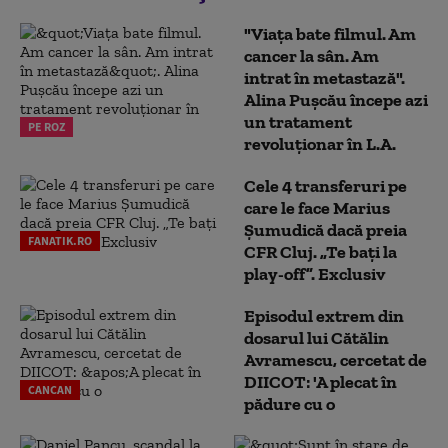
"Viața bate filmul. Am
cancer la sân. Am
intrat în metastază".
Alina Pușcău începe azi
un tratament
PE ROZ
revoluționar în L.A.
Cele 4 transferuri pe
care le face Marius
Șumudică dacă preia
FANATIK.RO
CFR Cluj. „Te bați la
play-off”. Exclusiv
Episodul extrem din
dosarul lui Cătălin
Avramescu, cercetat de
DIICOT: 'A plecat în
CANCAN
pădure cu o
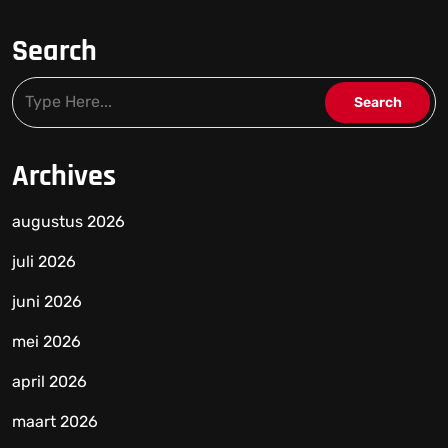
Search
Archives
augustus 2026
juli 2026
juni 2026
mei 2026
april 2026
maart 2026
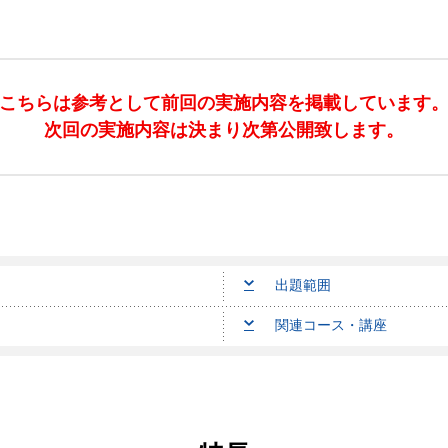
こちらは参考として前回の実施内容を掲載しています
次回の実施内容は決まり次第公開致します。
出題範囲
関連コース・講座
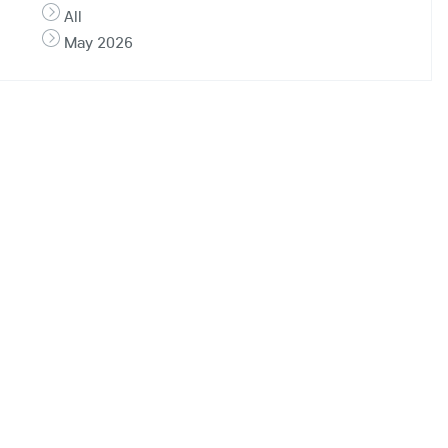
All
May 2026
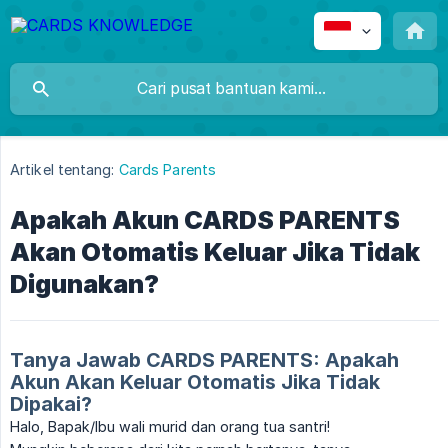
Artikel tentang:
Cards Parents
Apakah Akun CARDS PARENTS
Akan Otomatis Keluar Jika Tidak
Digunakan?
Tanya Jawab CARDS PARENTS: Apakah
Akun Akan Keluar Otomatis Jika Tidak
Dipakai?
Halo, Bapak/Ibu wali murid dan orang tua santri!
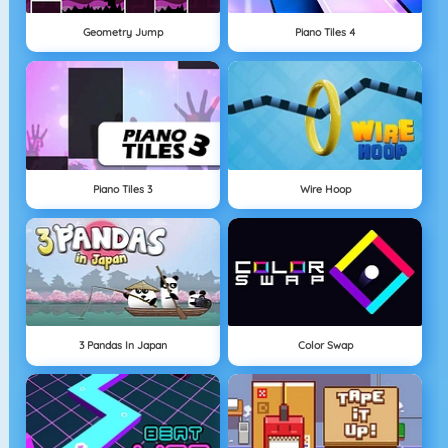
Geometry Jump
Piano Tiles 4
Piano Tiles 3
Wire Hoop
3 Pandas In Japan
Color Swap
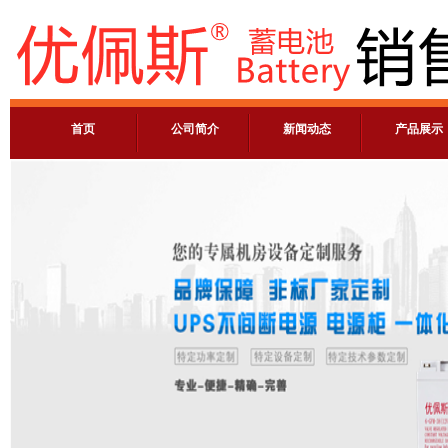
首页
公司简介
新闻动态
产品展示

^^^^

Count the lines in the listing that contain the word "Apakah" with the same capitalization, and give only the number.

▶ [ANSWER SECTION] 2